> **Istruzioni**:
A. Nel brano sul film di Buñuel, riscrivi in forma più breve il paragrafo che inizia con «Già il titolo del film», mantenendone i fatti principali.
B. Secondo il brano sul film di Buñuel, quale premio ha ottenuto il regista con questa pellicola?

### Brano di lettura ###

Le charme discret de la bourgeoisie (Il fascino discreto della borghesia) è un film di Luis Buñuel del 1972. La pellicola, che è valsa al regista spagnolo un Academy Award per il miglior film straniero, si incentra sulle vicende di un gruppo di persone, costantemente impegnate a organizzare una cena nonostante tutti gli imprevisti che gli si presentano davanti. La storia si svolge su diversi piani narrativi, contaminati dal sogno e dalla realtà – caratteristica che non sorprende se si tiene a mente il fatto che Buñuel mosse i primi passi nel mondo del cinema partendo dal movimento surrealista. Sequenze oniriche si alternano a vicende realmente vissute dai personaggi, cosa che confonde lo spettatore e, in una certa misura, se non vanifica del tutto, comunque ridimensiona alcuni dei rituali e delle convenzioni borghesi che i personaggi ritengono fondamentali, addirittura necessari per la loro stessa sopravvivenza.

“Il fascino discreto della borghesia” di Luis Buñuel

Già il titolo del film è piuttosto esplicativo della materia trattata: con un piglio ironico, tipico di gran parte delle produzioni del regista, si pone l’attenzione su due componenti fondamentali che caratterizzano tutti i personaggi che si muovono all’interno della storia, cioè la discrezione e la borghesia. Non c’è niente di affascinante in quello che lo spettatore andrà a osservare: solo assumendo una posizione privilegiata, restando fuori dai meccanismi della borghesia grazie a una maturata coscienza di classe si può parlare di fascino, ma con connotazioni più vicine alla pietà e alla compassione nei confronti dei personaggi protagonisti. Ogni membro del gruppo appartiene alla fascia medio-alta della borghesia, classe sociale dal carattere ambiguo e ambivalente, che anela ad arricchirsi sempre di più, ma guarda con disprezzo alle proprie umili origini, che non può cancellare né dimenticare. La borghesia, così come viene rappresentata dai vari personaggi che compongono la storia, è una classe silenziosa, discreta, appunto; non fa rumore e non si sconvolge di fronte a niente – a meno che non salti la cena o il pranzo, rituale che assume caratteristiche al limite del sacro e, di conseguenza, inviolabile. Quando fuori si consuma una vera e propria battaglia e sulla scena fa irruzione un intero esercito, comunque la cena prosegue: non si può né si deve interrompere qualcosa di così importante, anche quando fuori sta scoppiando una guerra.

### Estratti dei dati ###

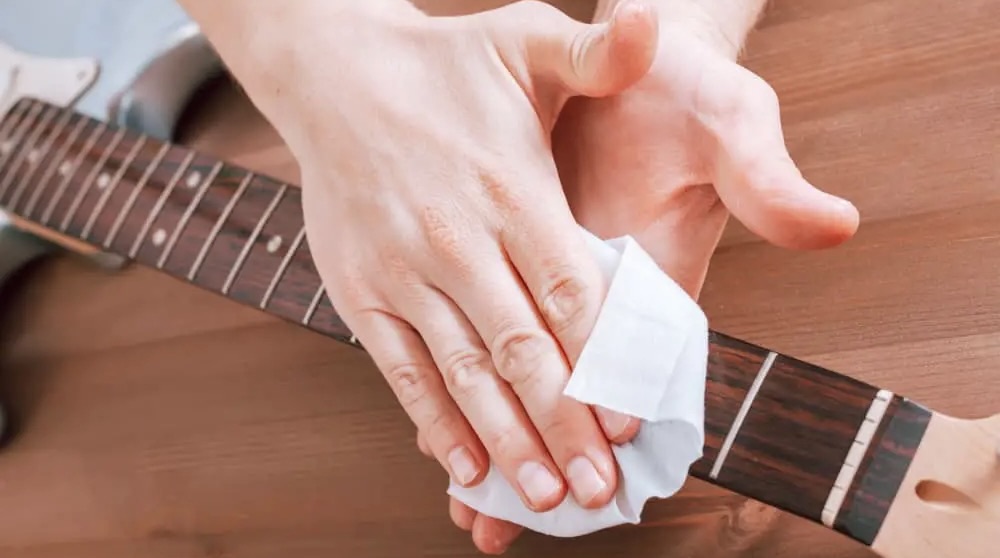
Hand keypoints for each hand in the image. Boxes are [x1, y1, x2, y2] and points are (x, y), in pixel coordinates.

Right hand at [244, 0, 658, 523]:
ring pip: (463, 370)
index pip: (568, 288)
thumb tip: (659, 26)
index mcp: (508, 187)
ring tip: (543, 498)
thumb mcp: (522, 38)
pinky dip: (433, 420)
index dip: (602, 359)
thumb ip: (594, 51)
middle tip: (599, 491)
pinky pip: (400, 367)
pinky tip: (462, 467)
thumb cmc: (443, 63)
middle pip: (521, 346)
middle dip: (564, 424)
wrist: (336, 74)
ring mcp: (401, 270)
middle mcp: (454, 237)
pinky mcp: (361, 290)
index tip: (630, 418)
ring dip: (505, 440)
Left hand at [437, 8, 859, 553]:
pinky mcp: (519, 268)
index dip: (614, 425)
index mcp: (659, 284)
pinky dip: (471, 378)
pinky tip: (441, 422)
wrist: (633, 68)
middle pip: (577, 398)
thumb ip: (766, 181)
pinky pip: (495, 334)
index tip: (595, 483)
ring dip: (503, 436)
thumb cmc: (688, 97)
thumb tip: (834, 225)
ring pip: (530, 379)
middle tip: (500, 523)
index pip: (642, 374)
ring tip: (470, 506)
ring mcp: (557, 289)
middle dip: (546, 458)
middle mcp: (604, 303)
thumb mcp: (730, 127)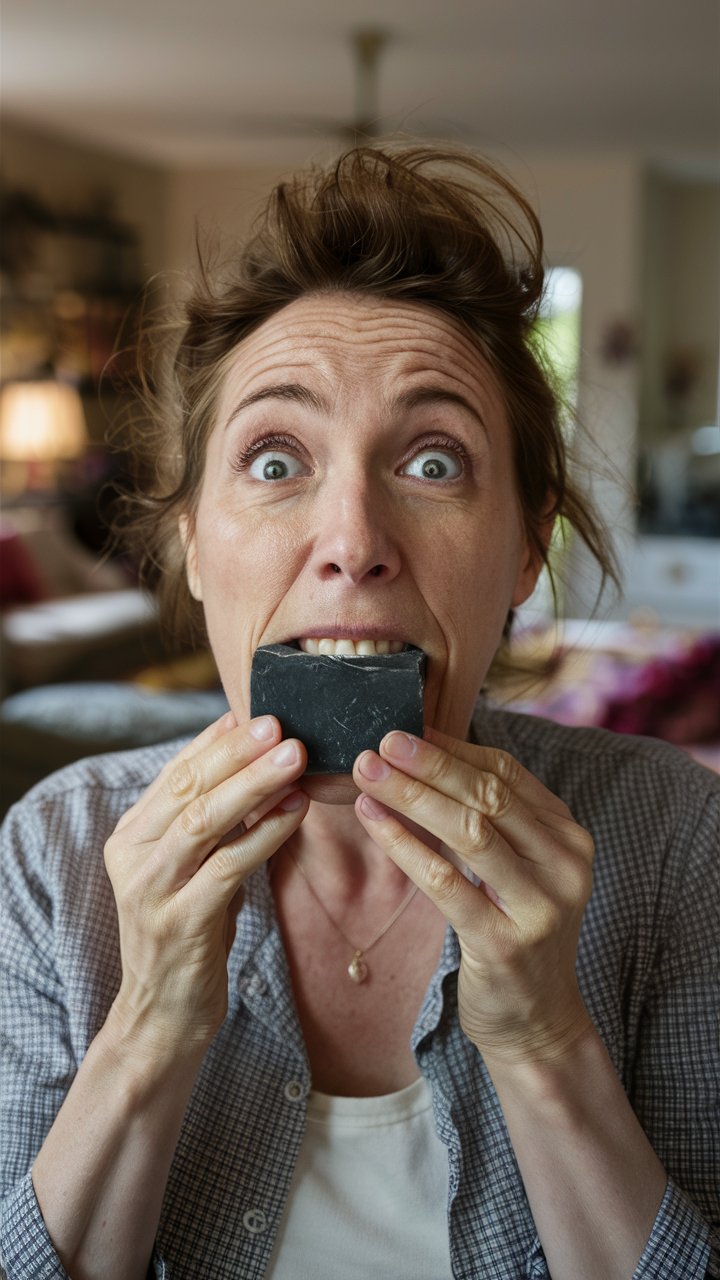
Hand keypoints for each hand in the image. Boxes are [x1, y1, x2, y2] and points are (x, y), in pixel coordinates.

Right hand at [103, 711, 307, 1059]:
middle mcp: (132, 855)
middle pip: (188, 789)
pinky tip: (295, 812)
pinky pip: (227, 866)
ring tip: (295, 757)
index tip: (255, 712)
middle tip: (281, 724)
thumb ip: (212, 821)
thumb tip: (259, 761)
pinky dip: (264, 834)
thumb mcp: (192, 868)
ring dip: (254, 785)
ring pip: (204, 821)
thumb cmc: (190, 931)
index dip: (216, 742)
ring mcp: (151, 889)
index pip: (175, 773)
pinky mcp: (180, 922)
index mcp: (131, 834)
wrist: (162, 1014)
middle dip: (238, 753)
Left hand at [353, 727, 594, 1067]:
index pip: (507, 773)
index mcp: (567, 836)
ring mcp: (539, 906)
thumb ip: (487, 817)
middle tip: (380, 741)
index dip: (452, 749)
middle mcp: (563, 865)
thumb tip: (421, 752)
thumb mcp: (516, 868)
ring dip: (411, 796)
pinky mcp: (505, 943)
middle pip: (488, 795)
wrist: (536, 1021)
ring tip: (366, 773)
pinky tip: (371, 819)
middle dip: (429, 764)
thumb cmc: (513, 931)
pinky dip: (403, 844)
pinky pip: (445, 882)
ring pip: (469, 832)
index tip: (405, 731)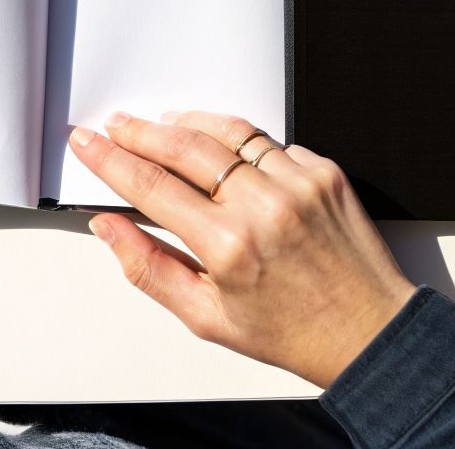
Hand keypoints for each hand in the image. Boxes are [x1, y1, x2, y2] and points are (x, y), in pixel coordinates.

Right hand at [70, 111, 416, 388]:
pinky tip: (225, 153)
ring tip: (163, 124)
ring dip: (188, 123)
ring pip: (228, 132)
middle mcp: (264, 207)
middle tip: (116, 125)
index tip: (88, 143)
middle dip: (140, 131)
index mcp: (228, 247)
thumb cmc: (289, 331)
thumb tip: (107, 228)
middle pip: (184, 146)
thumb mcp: (206, 318)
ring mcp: (298, 183)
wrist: (367, 330)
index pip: (152, 187)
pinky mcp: (323, 171)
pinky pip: (270, 142)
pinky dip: (240, 142)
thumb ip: (148, 268)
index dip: (111, 160)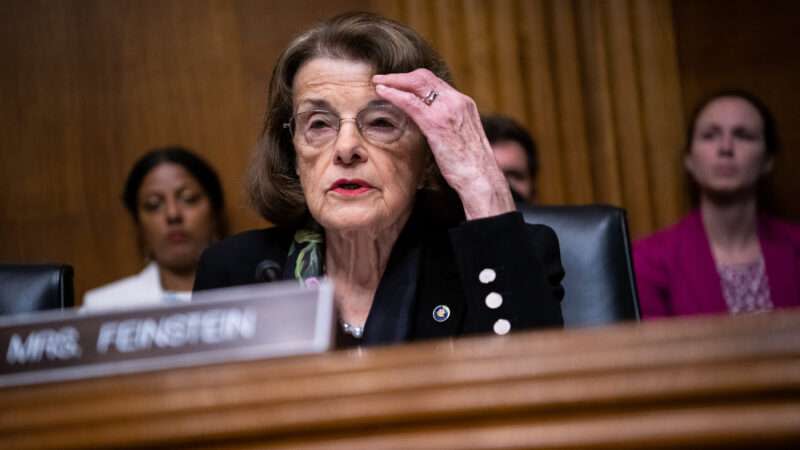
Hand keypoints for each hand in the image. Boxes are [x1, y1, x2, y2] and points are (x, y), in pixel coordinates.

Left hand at [373, 69, 514, 219]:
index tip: (399, 82)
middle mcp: (457, 101)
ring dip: (394, 81)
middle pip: (424, 77)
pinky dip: (394, 94)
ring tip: (377, 82)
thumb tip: (433, 129)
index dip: (414, 80)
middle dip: (401, 76)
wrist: (482, 178)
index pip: (436, 82)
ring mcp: (448, 110)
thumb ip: (449, 126)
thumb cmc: (471, 166)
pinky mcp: (437, 123)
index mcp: (464, 104)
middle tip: (382, 78)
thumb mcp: (461, 138)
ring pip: (416, 84)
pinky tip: (382, 93)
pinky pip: (411, 102)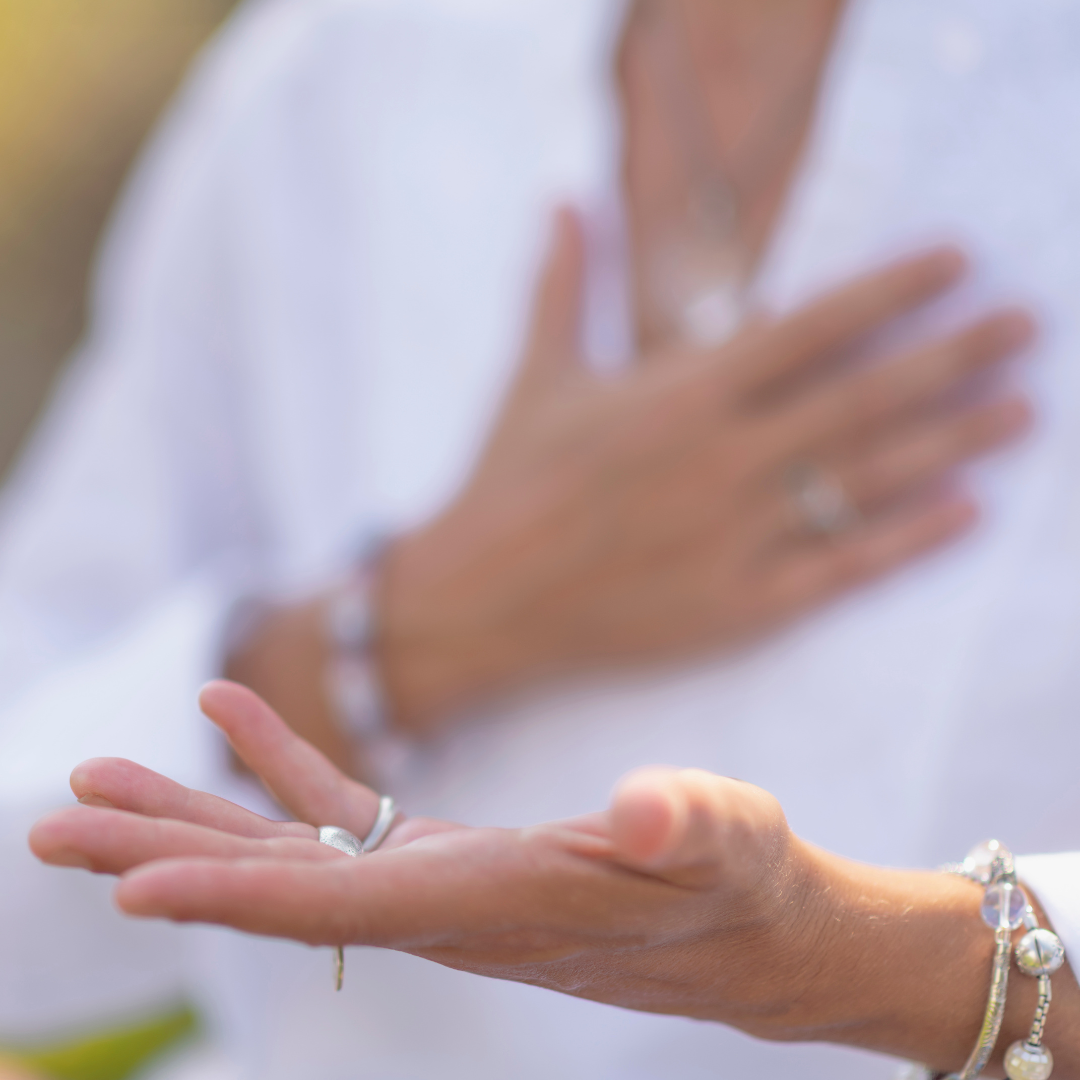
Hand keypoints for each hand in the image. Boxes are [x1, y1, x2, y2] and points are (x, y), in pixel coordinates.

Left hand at [30, 683, 1078, 1075]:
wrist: (757, 928)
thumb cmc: (747, 883)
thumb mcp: (730, 841)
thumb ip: (687, 827)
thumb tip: (651, 807)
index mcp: (496, 905)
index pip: (347, 911)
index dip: (241, 896)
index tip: (132, 887)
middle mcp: (443, 907)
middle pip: (280, 891)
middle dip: (165, 859)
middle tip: (52, 829)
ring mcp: (436, 883)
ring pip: (290, 850)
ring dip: (195, 814)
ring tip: (97, 781)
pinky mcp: (448, 854)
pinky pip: (343, 806)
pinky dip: (282, 762)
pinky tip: (232, 712)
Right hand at [376, 212, 1033, 729]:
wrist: (480, 597)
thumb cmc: (507, 480)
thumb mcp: (537, 374)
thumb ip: (563, 284)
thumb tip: (561, 201)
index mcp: (678, 394)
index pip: (811, 325)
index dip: (892, 288)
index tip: (957, 262)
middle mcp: (721, 461)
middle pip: (864, 397)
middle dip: (954, 355)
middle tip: (1025, 328)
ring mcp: (735, 537)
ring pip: (867, 480)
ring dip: (954, 442)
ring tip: (1020, 414)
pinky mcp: (737, 608)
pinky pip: (840, 569)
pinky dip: (907, 541)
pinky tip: (964, 512)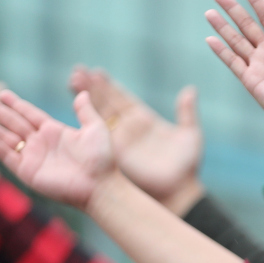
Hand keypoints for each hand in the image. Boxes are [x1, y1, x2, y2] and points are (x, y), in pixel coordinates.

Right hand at [0, 89, 116, 209]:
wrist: (100, 185)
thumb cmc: (102, 159)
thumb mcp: (96, 129)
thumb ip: (85, 111)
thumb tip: (81, 92)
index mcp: (55, 131)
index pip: (30, 114)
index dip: (16, 104)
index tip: (2, 92)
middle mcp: (41, 142)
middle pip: (14, 123)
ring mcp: (32, 157)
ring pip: (5, 138)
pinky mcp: (27, 172)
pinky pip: (7, 156)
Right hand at [67, 66, 204, 213]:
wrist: (179, 191)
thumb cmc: (187, 167)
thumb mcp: (191, 135)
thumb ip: (187, 113)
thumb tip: (189, 89)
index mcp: (145, 120)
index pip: (123, 98)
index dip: (110, 86)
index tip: (96, 71)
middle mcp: (129, 127)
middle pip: (106, 102)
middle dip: (92, 87)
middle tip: (77, 70)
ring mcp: (121, 138)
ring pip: (99, 113)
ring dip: (86, 97)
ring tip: (72, 80)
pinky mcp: (116, 151)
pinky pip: (99, 132)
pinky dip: (87, 118)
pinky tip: (77, 105)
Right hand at [205, 0, 263, 138]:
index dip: (258, 3)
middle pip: (247, 26)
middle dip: (233, 10)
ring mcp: (259, 66)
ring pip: (236, 41)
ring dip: (222, 27)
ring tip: (209, 12)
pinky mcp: (251, 80)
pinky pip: (233, 62)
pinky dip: (221, 51)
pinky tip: (210, 38)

###

> **Le tue risposte**:
A. Il titolo, con l'ironia tipica del regista, mette in rilievo due tratti comuni a tutti i personaggi: la discrezione e l'appartenenza alla borghesia. Nel film non c'è nulla di affascinante. Si può parlare di fascino solo osservando la borghesia dall'esterno, con una coscienza di classe maturata, e in un senso vicino alla pietà e alla compassione. I personaggi appartengono alla borghesia medio-alta. È una classe ambivalente, che vuole arricchirsi ma disprezza le proprie umili origini senza poterle cancellare. È silenziosa e non si scompone di fronte a nulla, tranne quando salta un pasto, rituale quasi sacro e inviolabile. Anche quando fuori infuria una battaglia e un esercito irrompe sulla scena, la cena continua.

B. Un Academy Award per il miglior film straniero.